### Description of the task
Switch "myFeature" to "partFeature" in the lines of the material running from its start through the line containing "var sketch = newSketch(context, id", inclusive, and reproduce only those lines with everything else unchanged.

———

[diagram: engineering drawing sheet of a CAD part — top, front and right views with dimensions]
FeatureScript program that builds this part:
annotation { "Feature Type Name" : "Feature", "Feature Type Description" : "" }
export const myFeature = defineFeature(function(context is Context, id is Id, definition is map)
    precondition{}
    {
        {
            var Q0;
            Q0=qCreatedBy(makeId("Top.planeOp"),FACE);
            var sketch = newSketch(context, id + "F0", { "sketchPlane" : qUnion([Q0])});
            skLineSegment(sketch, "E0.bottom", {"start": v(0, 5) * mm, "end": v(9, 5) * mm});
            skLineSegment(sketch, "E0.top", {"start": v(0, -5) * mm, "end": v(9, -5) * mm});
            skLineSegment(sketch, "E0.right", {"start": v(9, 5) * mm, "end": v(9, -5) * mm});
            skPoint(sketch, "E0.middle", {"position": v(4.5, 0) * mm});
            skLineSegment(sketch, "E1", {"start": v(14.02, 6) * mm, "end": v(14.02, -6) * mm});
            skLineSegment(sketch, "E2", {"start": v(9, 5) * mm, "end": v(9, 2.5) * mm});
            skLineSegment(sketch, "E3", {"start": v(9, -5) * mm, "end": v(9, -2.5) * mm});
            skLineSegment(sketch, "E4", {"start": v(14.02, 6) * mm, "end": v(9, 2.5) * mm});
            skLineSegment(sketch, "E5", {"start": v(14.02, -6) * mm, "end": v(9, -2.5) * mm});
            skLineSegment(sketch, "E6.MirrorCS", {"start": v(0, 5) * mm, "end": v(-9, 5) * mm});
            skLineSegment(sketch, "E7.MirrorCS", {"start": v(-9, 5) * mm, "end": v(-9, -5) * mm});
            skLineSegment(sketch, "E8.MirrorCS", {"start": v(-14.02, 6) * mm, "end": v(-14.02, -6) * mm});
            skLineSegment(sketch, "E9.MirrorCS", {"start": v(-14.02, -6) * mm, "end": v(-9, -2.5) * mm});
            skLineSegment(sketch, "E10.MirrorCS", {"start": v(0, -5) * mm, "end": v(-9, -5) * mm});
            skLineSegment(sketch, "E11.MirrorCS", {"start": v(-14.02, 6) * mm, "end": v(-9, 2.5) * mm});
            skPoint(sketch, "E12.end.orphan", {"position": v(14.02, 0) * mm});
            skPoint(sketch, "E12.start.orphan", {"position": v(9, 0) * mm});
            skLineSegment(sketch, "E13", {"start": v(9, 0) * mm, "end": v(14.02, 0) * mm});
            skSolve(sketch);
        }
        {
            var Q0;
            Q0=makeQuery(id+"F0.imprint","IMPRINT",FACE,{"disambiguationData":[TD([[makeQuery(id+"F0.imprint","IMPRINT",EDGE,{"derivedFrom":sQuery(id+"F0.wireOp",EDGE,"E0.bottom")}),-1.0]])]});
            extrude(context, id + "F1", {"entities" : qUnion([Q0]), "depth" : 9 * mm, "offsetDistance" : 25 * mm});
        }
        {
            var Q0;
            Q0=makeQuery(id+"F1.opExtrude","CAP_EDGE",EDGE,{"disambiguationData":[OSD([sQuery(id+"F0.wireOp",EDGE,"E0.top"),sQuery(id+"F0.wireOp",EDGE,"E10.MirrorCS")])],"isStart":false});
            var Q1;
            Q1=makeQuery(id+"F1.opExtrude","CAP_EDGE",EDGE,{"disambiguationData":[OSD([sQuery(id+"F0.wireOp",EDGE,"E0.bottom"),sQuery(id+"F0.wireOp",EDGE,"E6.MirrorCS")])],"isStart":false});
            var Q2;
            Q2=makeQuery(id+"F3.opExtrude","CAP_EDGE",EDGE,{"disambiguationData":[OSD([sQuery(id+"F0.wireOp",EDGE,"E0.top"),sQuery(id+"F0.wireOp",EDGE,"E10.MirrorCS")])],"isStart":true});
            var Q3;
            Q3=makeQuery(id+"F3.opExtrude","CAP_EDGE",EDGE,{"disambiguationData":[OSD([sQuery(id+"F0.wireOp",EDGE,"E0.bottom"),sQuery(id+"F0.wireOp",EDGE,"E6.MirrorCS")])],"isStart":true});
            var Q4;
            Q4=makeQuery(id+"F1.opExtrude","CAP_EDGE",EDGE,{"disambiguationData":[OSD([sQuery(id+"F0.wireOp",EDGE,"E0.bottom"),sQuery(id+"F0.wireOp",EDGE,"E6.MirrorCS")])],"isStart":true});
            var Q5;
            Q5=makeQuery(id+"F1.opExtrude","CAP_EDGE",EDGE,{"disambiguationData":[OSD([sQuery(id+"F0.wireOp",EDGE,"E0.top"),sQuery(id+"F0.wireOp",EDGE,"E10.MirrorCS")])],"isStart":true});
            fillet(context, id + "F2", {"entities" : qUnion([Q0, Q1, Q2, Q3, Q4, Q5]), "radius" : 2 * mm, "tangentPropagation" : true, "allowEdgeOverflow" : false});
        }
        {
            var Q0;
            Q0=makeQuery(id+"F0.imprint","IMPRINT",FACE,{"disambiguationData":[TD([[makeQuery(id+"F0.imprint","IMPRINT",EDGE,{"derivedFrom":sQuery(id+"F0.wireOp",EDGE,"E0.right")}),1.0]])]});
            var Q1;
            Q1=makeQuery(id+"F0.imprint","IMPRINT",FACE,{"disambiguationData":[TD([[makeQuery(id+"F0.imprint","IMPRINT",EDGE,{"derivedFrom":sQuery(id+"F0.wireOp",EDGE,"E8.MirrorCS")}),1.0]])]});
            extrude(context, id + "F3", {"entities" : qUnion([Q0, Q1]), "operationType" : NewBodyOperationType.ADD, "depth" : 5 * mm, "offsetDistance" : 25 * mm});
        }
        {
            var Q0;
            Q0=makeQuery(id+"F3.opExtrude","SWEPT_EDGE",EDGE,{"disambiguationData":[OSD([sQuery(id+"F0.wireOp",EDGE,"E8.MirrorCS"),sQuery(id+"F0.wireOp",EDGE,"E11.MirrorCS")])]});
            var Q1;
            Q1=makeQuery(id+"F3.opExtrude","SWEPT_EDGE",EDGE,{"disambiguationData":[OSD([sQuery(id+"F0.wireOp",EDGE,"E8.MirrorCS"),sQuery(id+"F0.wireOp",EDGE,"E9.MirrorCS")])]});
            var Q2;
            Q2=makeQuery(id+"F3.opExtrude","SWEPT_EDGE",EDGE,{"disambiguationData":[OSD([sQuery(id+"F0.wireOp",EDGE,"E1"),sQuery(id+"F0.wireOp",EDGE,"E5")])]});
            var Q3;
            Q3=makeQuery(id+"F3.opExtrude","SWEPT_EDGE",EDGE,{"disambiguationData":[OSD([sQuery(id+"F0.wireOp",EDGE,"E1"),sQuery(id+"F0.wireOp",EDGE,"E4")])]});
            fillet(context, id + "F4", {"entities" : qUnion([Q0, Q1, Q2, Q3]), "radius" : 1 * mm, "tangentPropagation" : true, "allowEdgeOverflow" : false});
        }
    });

———

### Exercise answer
[diagram: engineering drawing sheet of a CAD part — top, front and right views with dimensions]
FeatureScript program that builds this part:
annotation { "Feature Type Name" : "Feature", "Feature Type Description" : "" }
export const partFeature = defineFeature(function(context is Context, id is Id, definition is map)
    precondition{}
    {
        {
            var Q0;
            Q0=qCreatedBy(makeId("Top.planeOp"),FACE);
            var sketch = newSketch(context, id + "F0", { "sketchPlane" : qUnion([Q0])});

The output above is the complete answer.